> _The problem_: Starting with the line that contains "family: Chloropidae" and going on through the last of the rows below, copy every line word for word. Leave the pictures out of your answer.

> _Records_:
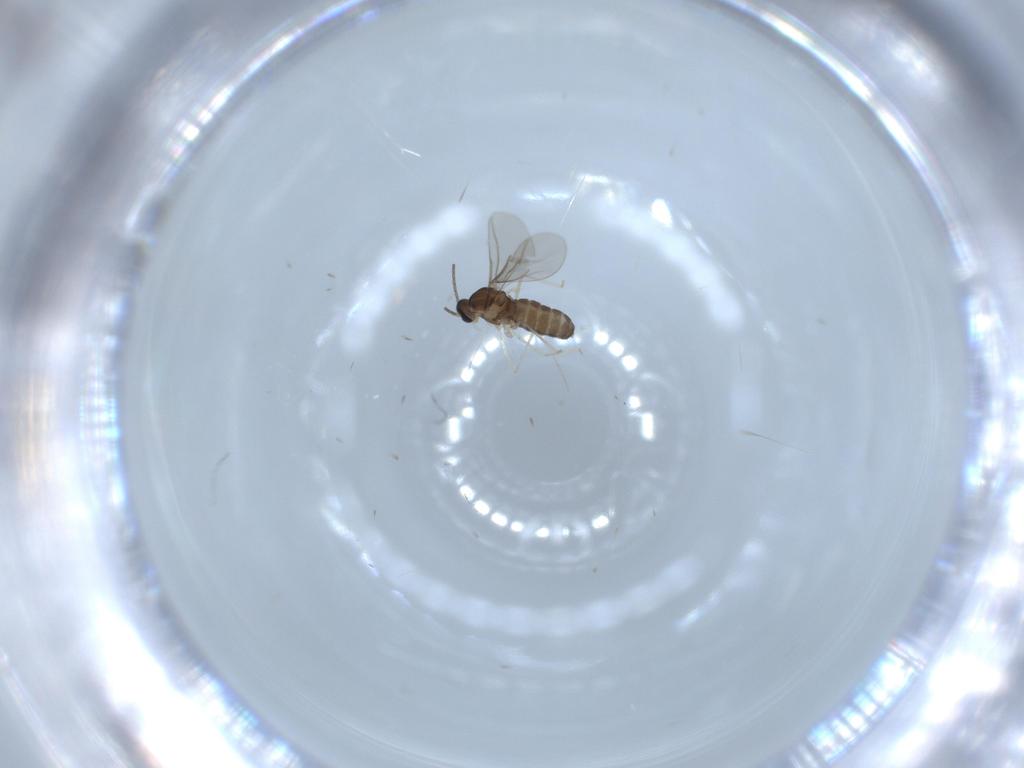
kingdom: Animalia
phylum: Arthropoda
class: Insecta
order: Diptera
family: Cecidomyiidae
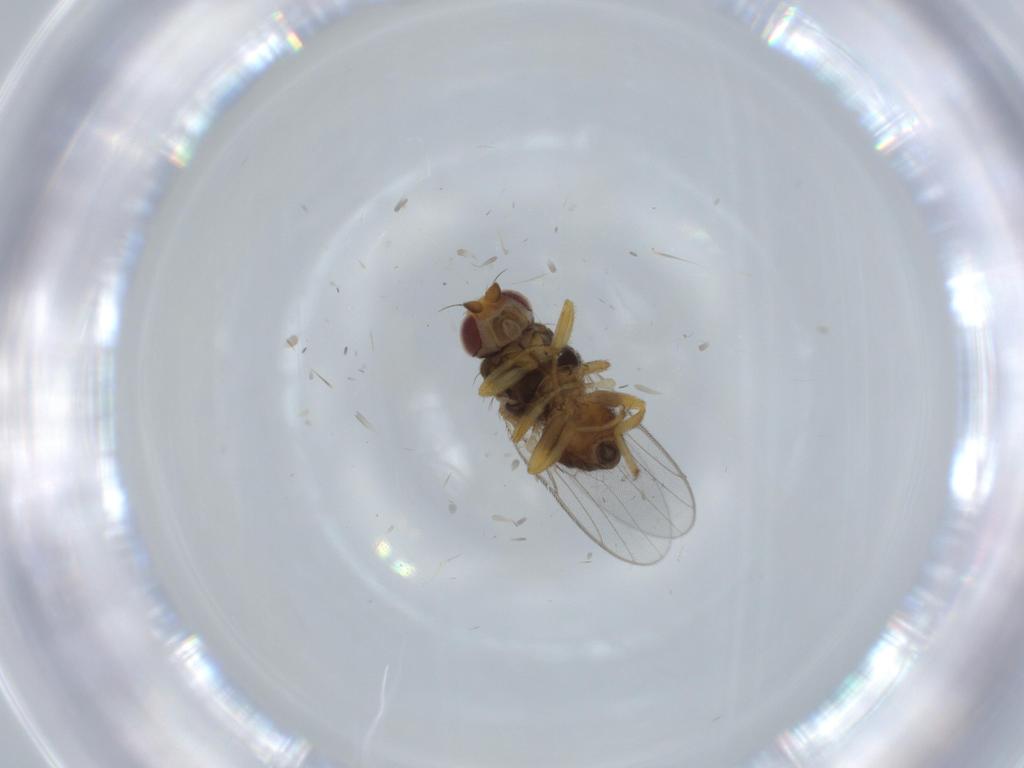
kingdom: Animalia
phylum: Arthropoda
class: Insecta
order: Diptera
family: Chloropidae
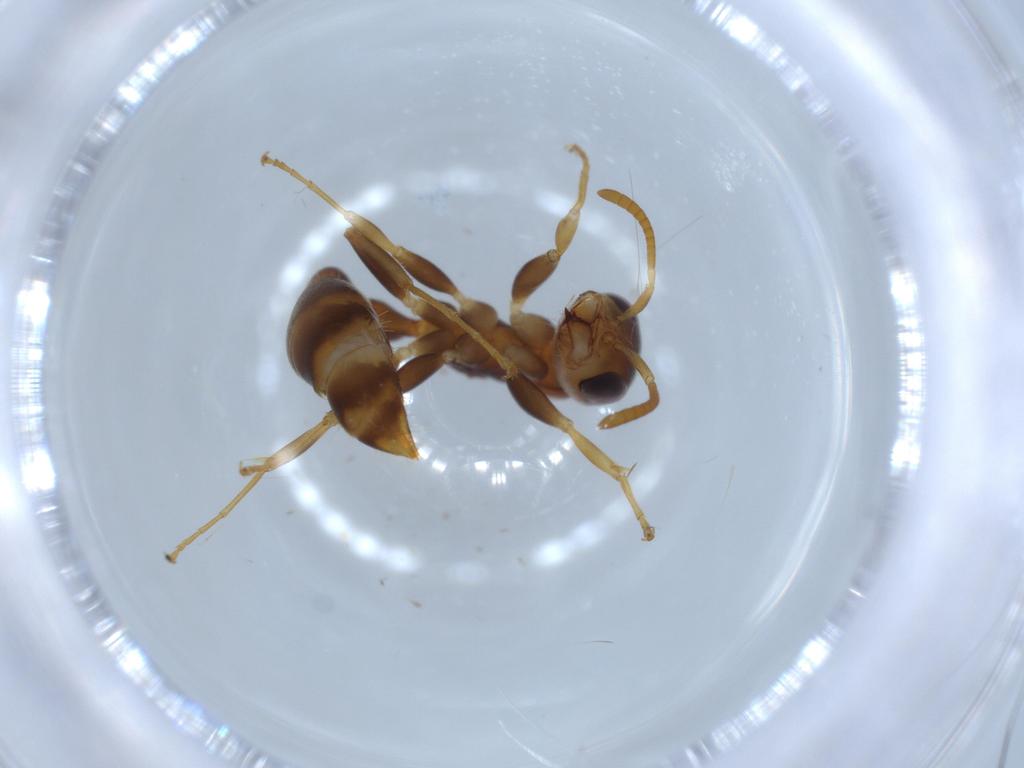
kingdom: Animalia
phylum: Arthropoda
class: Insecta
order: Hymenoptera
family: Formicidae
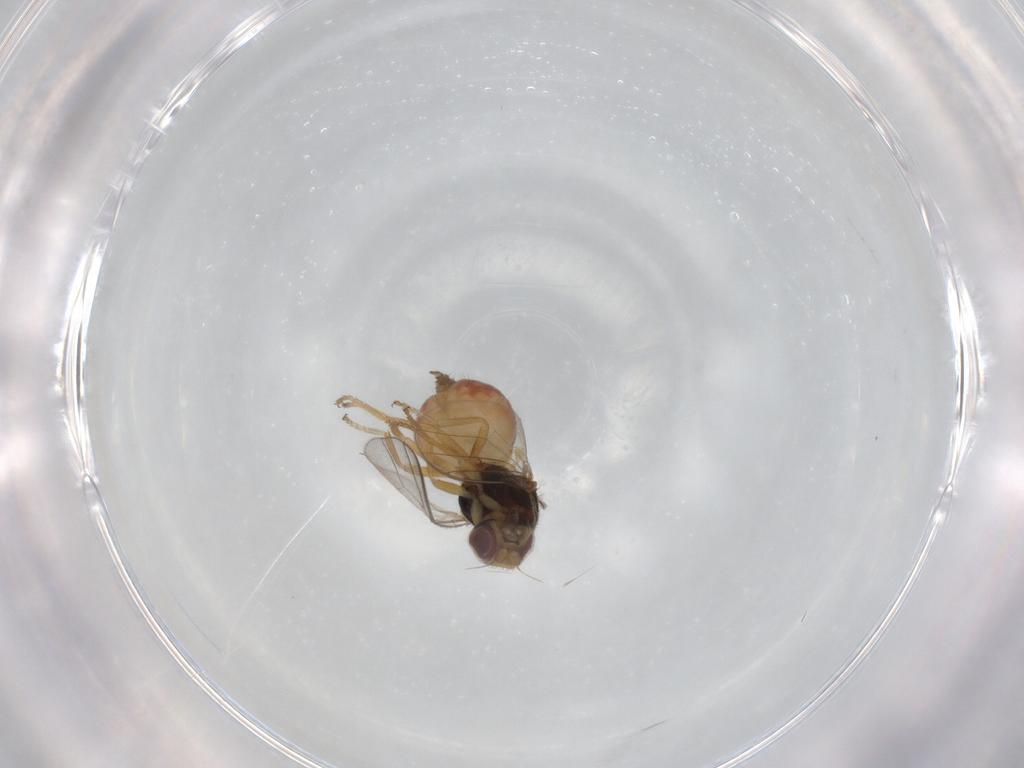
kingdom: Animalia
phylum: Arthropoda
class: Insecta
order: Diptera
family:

> _Full answer_:
family: Chloropidae
kingdom: Animalia
phylum: Arthropoda
class: Insecta
order: Hymenoptera
family: Formicidae
kingdom: Animalia
phylum: Arthropoda
class: Insecta
order: Diptera
family:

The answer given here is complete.